▶ **作成する内容**: 下のインフルエンザワクチン需要予測の記事について、「三浦 確かに最近の動向をみる」から「用本数は2510万本でした。」までの部分をすべて、一字一句変えずに書き出しなさい。
====== 本文抜粋
埼玉県立大学学長の三浦宜彦氏
2012/13シーズンのインフルエンザワクチンの需要数は、2836万から2851万本(1mL換算)と推計されることが明らかになった。根拠となる2011年度のワクチン接種率は全体で39.0%と推定され、2010/11シーズン以降、40%近くで推移していた。厚生労働科学研究である「インフルエンザワクチン需要予測に関する研究」の成果について、研究代表者を務める埼玉県立大学の三浦宜彦氏に、そのエッセンスを語ってもらった。
―― 今年は、厚生労働省のインフルエンザワクチン需要検討会が開かれなかったため、インフルエンザワクチンの需要予測が不明でした。ただ、ベースとなる「インフルエンザワクチン需要予測に関する研究」は2011年度も実施されたということですので、まずは、その成果をうかがえればと思います。
三浦 われわれが取り組んでいた研究は、インフルエンザワクチン接種の実態を把握することが目的です。そのために2011年度は、都道府県ごとに無作為に抽出した2539件の医療施設などを対象に、インフルエンザワクチン接種状況を調査しました。
その結果、2011年度のワクチン接種率は、3歳未満が50.5%、3歳以上13歳未満が56.8%、13歳以上65歳未満が30.0%、65歳以上が56.4%というデータが得られました。全体では39.0%になります。
2011年度のワクチン接種率をもとに、次年度のワクチン需要数を求めるのですが、今回の調査結果から、3026万から3040万本と推計されました。ただし、今回の調査では東日本大震災の被災地を多く抱える岩手、宮城、福島の3県を対象から外しています。現地は調査どころではないという状況でしたから致し方ないことでした。この数値は、人口比によって3県も含めた全国値にしてあります。
―― 多く見積もった場合の数字とみていいのでしょうか。
三浦 確かに最近の動向をみると、小児の接種率は過大に予測する傾向にあります。ですから、長期的な変化を考慮する場合は、2836万から2851万本程度の可能性もあります。
この研究では次年度のワクチン需要数の予測だけでなく、その年の実際の使用本数についても調べており、2011年度には全国で2648万本が使用されたものと推計しています。一方、厚生労働省でもワクチンメーカーを通じて、実際の使用本数を集計しており、2011年度の使用本数は2510万本でした。
============
====== 提供エントリー
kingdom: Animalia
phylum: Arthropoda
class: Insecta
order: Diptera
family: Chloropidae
============
====== 提供エントリー
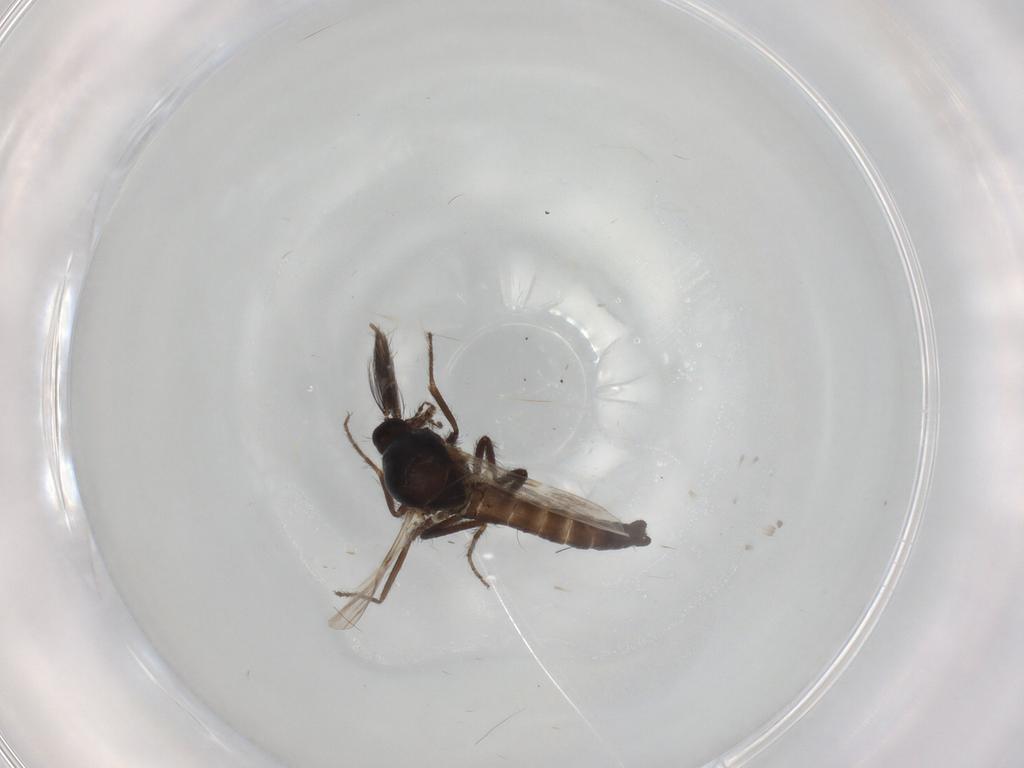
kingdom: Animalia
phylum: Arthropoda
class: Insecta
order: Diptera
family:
============
====== 提供エントリー
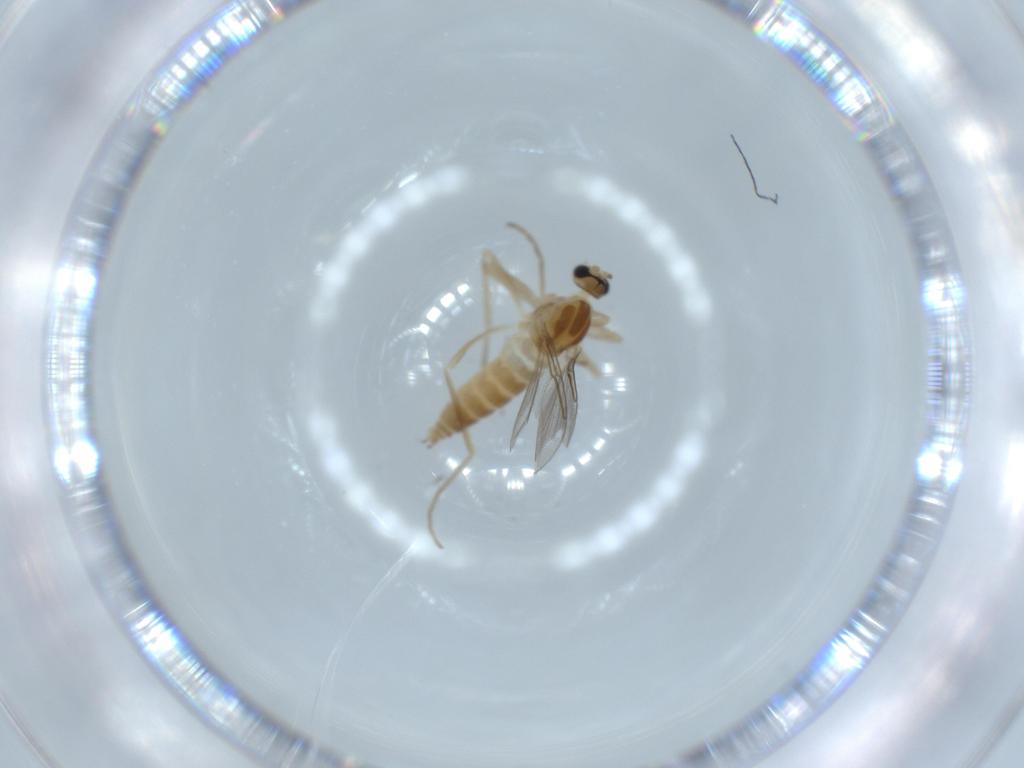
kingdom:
============
▶ **完成した解答**:
三浦 確かに最近の動向をみると、小児の接種率は過大に予測する傾向にあります。ですから、長期的な変化を考慮する場合は、2836万から2851万本程度の可能性もあります。
この研究では次年度のワクチン需要数の予測だけでなく、その年の実際の使用本数についても調べており、2011年度には全国で2648万本が使用されたものと推計しています。一方、厚生労働省でもワクチンメーカーを通じて、実際の使用本数を集計しており、2011年度の使用本数は2510万本でした。